[Saved entries]
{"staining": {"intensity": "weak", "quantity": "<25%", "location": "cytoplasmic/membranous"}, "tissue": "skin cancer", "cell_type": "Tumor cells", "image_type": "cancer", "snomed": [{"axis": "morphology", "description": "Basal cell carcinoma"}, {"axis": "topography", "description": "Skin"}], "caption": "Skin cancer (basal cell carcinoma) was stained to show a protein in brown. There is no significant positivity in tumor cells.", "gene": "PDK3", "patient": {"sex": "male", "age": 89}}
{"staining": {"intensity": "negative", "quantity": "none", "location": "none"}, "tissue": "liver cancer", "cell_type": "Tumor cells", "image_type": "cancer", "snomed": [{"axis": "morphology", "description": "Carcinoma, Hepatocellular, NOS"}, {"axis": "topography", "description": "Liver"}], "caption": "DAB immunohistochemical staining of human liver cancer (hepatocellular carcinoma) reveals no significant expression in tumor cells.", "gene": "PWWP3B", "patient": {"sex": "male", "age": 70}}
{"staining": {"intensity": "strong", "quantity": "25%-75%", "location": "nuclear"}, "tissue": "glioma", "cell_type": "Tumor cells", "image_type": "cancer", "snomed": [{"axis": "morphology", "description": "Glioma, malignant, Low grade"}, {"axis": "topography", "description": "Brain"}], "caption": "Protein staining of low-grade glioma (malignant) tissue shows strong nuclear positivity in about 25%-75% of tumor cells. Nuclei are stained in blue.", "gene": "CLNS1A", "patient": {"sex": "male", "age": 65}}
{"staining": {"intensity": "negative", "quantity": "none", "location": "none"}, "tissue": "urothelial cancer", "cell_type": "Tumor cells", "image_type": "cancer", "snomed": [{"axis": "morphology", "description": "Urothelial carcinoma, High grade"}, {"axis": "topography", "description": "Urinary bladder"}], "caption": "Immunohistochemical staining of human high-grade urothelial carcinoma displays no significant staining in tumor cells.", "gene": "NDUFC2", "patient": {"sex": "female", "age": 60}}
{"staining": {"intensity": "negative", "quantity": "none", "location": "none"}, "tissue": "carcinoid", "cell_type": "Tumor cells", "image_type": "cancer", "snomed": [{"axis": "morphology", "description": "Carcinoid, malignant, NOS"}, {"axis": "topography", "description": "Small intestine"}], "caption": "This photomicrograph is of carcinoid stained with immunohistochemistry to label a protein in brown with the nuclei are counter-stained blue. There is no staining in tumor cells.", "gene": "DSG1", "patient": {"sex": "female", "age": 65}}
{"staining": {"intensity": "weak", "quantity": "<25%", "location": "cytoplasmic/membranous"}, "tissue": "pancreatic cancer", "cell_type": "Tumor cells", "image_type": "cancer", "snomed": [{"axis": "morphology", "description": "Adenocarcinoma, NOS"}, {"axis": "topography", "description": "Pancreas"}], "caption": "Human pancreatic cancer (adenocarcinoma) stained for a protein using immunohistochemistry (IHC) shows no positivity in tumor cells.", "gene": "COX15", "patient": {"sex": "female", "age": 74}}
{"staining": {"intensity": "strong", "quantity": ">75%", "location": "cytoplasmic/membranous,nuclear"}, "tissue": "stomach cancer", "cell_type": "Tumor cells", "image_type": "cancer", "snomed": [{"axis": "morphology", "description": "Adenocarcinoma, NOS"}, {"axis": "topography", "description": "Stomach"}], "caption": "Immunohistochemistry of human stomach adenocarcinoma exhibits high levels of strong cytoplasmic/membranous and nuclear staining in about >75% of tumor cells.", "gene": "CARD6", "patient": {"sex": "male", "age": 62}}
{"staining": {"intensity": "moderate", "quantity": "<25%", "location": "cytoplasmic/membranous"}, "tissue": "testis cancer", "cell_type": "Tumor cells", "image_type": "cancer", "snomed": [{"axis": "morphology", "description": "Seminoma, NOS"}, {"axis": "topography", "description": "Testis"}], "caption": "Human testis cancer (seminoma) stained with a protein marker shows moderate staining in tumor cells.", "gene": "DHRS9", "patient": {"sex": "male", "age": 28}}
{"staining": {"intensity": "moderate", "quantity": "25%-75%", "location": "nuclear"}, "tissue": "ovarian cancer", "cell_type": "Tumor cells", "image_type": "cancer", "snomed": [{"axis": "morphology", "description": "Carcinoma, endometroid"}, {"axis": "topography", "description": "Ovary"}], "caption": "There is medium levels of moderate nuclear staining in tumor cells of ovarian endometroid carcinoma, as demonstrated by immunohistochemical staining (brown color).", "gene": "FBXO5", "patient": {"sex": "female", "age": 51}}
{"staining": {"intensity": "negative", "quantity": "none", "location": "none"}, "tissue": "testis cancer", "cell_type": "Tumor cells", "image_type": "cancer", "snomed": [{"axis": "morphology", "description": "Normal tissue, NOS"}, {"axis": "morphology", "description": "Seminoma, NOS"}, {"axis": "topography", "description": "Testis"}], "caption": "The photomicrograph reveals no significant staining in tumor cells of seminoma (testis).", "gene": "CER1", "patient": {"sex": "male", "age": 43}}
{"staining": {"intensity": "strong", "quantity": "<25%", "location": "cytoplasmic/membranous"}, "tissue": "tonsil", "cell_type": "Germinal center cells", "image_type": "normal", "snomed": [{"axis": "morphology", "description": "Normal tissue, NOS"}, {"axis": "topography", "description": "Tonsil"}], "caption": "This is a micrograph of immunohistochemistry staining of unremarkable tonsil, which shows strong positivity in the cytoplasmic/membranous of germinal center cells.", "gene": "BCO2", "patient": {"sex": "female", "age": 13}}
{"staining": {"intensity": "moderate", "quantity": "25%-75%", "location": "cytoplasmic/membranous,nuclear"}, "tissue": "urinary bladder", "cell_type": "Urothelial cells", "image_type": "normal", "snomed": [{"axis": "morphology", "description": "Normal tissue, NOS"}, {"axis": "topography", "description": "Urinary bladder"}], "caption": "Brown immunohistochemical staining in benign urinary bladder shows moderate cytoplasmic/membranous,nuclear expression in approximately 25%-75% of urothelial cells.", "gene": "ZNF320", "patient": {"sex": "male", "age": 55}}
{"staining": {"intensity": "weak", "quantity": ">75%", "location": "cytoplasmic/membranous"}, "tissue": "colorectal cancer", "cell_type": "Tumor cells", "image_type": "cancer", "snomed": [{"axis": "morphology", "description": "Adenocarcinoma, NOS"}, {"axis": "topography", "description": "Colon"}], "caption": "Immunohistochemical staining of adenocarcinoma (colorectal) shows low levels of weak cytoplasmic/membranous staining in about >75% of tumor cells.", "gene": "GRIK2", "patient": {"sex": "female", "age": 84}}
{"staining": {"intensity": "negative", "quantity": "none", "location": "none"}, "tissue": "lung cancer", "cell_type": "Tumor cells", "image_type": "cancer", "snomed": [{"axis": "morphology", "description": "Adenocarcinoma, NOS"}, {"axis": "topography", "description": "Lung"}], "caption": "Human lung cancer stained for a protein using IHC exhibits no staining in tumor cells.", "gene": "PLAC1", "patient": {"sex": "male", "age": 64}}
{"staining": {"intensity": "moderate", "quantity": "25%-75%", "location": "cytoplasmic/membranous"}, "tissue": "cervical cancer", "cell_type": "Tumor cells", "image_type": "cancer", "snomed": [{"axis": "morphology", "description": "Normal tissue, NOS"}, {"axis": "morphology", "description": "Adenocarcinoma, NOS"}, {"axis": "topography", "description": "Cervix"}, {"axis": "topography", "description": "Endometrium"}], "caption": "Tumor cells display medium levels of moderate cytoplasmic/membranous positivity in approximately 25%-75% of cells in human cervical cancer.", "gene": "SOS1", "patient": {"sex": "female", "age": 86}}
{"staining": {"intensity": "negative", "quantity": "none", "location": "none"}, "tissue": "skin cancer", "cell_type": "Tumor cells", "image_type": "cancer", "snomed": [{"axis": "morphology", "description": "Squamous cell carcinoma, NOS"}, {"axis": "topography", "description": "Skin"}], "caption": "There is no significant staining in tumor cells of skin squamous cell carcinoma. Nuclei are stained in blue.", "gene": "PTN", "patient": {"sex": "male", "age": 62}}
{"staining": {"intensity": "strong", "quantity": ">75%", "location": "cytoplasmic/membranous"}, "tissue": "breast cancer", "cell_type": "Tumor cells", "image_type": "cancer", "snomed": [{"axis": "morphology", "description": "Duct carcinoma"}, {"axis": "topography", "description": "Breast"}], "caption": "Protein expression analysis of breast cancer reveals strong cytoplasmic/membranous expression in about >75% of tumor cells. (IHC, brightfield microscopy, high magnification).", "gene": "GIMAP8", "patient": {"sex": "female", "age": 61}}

Problem statement: Respond with one number, the count of lines in the data that hold the string "expression".

Answer box: 3